Meditation can be practiced in a variety of ways with a variety of desired outcomes. Meditation can be a spiritual or secular practice. Meditation can be done seated, lying down and even moving. But because meditation requires an intentional shift of awareness, it is part of the bigger picture that is mindfulness.


Mindfulness has a few definitions. According to Oxford’s, the most general definition of mindfulness is “the quality or state of being conscious or aware of something.” The scientific definition of mindfulness is “the self-regulation of attention with an attitude of curiosity, openness and acceptance.” Mindfulness is our state of being; it’s how we are. We are always mindful when we meditate, but we don’t always have to meditate to be mindful. 

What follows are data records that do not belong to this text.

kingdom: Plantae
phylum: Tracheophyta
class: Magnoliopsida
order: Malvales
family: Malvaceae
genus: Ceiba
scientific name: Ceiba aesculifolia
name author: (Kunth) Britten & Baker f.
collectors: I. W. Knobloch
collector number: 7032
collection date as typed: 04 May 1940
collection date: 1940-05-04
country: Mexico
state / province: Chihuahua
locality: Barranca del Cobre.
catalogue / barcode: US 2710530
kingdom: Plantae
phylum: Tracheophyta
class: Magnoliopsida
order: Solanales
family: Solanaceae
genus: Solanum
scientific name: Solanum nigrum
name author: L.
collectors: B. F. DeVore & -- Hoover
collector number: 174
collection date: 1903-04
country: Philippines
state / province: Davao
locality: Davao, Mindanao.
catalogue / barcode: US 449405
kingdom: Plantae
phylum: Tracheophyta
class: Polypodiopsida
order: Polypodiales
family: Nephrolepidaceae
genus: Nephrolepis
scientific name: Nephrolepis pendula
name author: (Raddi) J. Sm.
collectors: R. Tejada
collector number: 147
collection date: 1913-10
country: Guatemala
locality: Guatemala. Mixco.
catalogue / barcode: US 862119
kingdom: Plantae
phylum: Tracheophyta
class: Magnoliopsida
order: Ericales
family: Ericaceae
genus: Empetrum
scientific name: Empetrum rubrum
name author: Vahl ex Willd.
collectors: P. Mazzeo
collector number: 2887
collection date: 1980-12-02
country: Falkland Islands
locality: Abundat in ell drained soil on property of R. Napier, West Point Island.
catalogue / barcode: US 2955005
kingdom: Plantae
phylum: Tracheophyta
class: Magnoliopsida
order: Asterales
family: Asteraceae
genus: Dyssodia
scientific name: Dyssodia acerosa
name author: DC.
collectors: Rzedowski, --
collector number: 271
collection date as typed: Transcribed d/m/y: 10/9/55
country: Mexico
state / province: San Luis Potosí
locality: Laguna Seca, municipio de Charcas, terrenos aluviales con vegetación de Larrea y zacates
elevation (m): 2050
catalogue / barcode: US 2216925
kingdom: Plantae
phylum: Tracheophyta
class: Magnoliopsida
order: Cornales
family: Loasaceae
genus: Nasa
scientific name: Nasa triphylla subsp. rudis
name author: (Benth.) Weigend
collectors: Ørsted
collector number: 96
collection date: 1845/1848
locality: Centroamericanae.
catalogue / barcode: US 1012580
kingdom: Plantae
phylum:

Most people mistakenly believe that mindfulness is only about being in the present moment. That is only partially true. Mindfulness is about focusing our awareness, but that can be in the past, present or future. Being able to reflect on the past or visualize the future is one of the human mind’s crowning achievements. “Time travel” to the past allows us to analyze our actions and determine what is working and what is not.


If we couldn’t think about the future, we would have no creativity, innovation or planning. The problem that most people face is they get stuck in the process of “time travel”, which makes it difficult to function in the present moment. Getting stuck in the past leads to guilt and depression. Too much time in the future can lead to fear and anxiety. Being mindful doesn’t erase the past, but it can allow us to look at it from a new perspective. Being mindful doesn’t mean that we don’t plan for the future. Instead, it gives us a firm foundation from which to start. 


Living life in a mindful manner is a conscious choice. The method that we choose to sharpen our skills is a personal decision. There are thousands of ways to enter a more focused and present state of mind, experience a deeper awareness of life or simply feel less stress and more joy. Whether it’s meditation, yoga, tai chi, gardening or golfing, find an activity to enjoy, and choose to do it mindfully.